A little-seen phenomenon continues to affect seabirds in Italian waters as well. It is known as bycatch, the accidental capture linked to fishing activities, which according to Lipu involves thousands of birds every year. Among the most exposed species are shearwaters, seabirds that live between sky and water and return each year to the same place to nest.
Shearwaters, between open sea and fragile nests
Shearwaters cross the open sea for months, following winds and currents. Every year they return to the same nest, in the same place, to lay a single egg and raise a single chick. They can live up to 50 years, but their survival is now threatened by several factors.
Among the main pressures reported are accidental capture with fishing gear, plastic pollution, invasive species and climate change. Their lives depend on an essential balance: sea, wind and safe nesting sites.
Bycatch and the risk to seabirds
During fishing activities, many shearwaters become trapped in nets or hooked on fishing lines. This is bycatch, an unintended capture that can prevent birds from returning to the surface. When an adult does not return to the nest, the chick often does not survive either.
For a long time, this phenomenon remained difficult to observe. Today, according to the Italian League for Bird Protection, the issue has been scientifically documented thanks to the work of volunteers who boarded fishing vessels to collect data, observe and describe what happens at sea.
Solutions tested with fishers
Lipu also reports the development of concrete solutions together with fishers. Among the tools mentioned are deterrent systems, such as buoys and colored strips applied to nets, designed to reduce accidental captures without stopping fishing activities.
According to the association, protecting shearwaters depends on scientific research and the use of tested, effective mitigation tools. The aim is to reduce risks for seabirds while maintaining dialogue with those who work at sea.
Data from the Pelagie Islands, Lazio and Campania
Bycatch is identified as one of the main threats to Mediterranean seabirds. The reported estimates indicate that around 200,000 seabirds are involved every year in Europe in accidental captures linked to fishing.
In Sicily, the Pelagie Islands host the second most important colony of Scopoli’s shearwater, with around 10,000 breeding pairs. The annual estimate ranges from 423 to 961 seabirds caught by drifting longline fishing alone, a system of lines with hundreds or thousands of hooks. Shearwaters are attracted by bait, swallow the hooks and remain trapped underwater.

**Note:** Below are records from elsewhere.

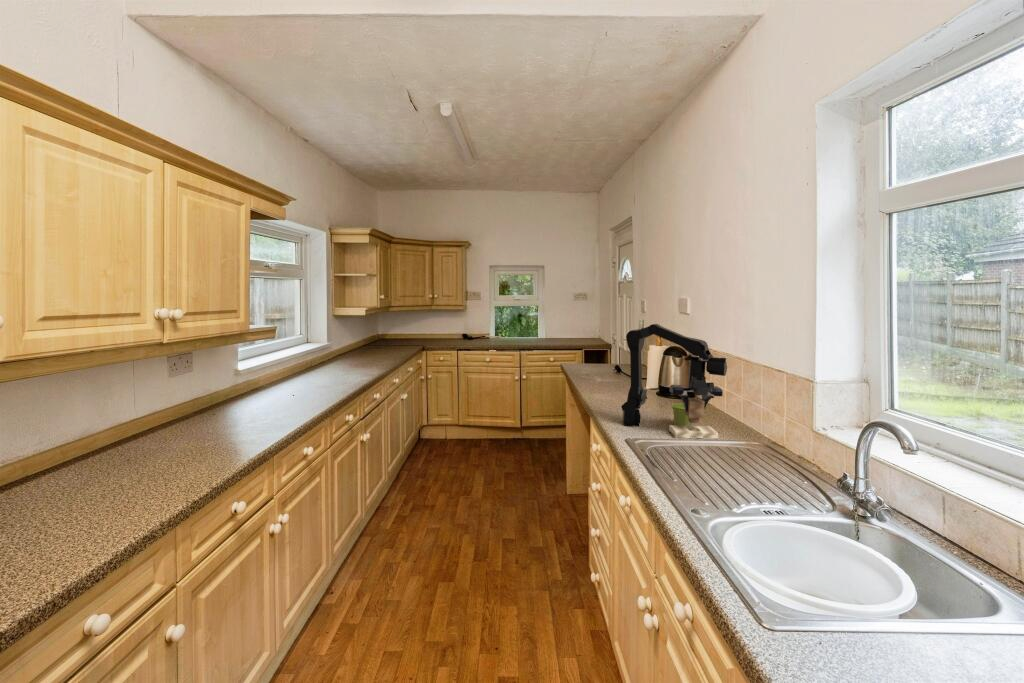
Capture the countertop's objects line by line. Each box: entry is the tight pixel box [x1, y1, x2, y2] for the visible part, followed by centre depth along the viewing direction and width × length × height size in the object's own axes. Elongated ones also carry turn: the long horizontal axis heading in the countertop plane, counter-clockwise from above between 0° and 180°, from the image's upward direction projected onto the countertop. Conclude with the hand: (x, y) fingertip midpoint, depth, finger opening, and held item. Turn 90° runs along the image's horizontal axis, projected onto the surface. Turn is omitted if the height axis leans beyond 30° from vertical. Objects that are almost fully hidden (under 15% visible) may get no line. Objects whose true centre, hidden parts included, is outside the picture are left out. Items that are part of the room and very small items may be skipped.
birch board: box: [668, 424, 719, 439], centre depth 196 cm, size 16×10×2 cm, turn 87°
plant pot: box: [671, 403, 692, 426], centre depth 208 cm, size 9×9×9 cm
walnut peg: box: [685, 397, 705, 424], centre depth 195 cm, size 6×6×9 cm
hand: (694, 412), depth 195 cm, fingers closed on walnut peg, 5 cm apart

In the central Tyrrhenian Sea, between Lazio and Campania, more than 400 Yelkouan shearwaters were found dead in just 50 days along the coast in the spring of 2025. In this case, the problem is also linked to set nets, in which birds can become entangled while diving to feed and are unable to resurface.
A balance to protect in the Mediterranean
During monitoring activities, Lipu is sometimes able to intervene in time and free birds caught in fishing gear. These are valuable actions, but they are not enough to solve the problem.
Shearwaters remind us that birds do not belong only to the sky, but also to the sea. They skim it, follow it and inhabit it. Protecting them means safeguarding a fragile balance in the Mediterranean, often hidden but essential for biodiversity.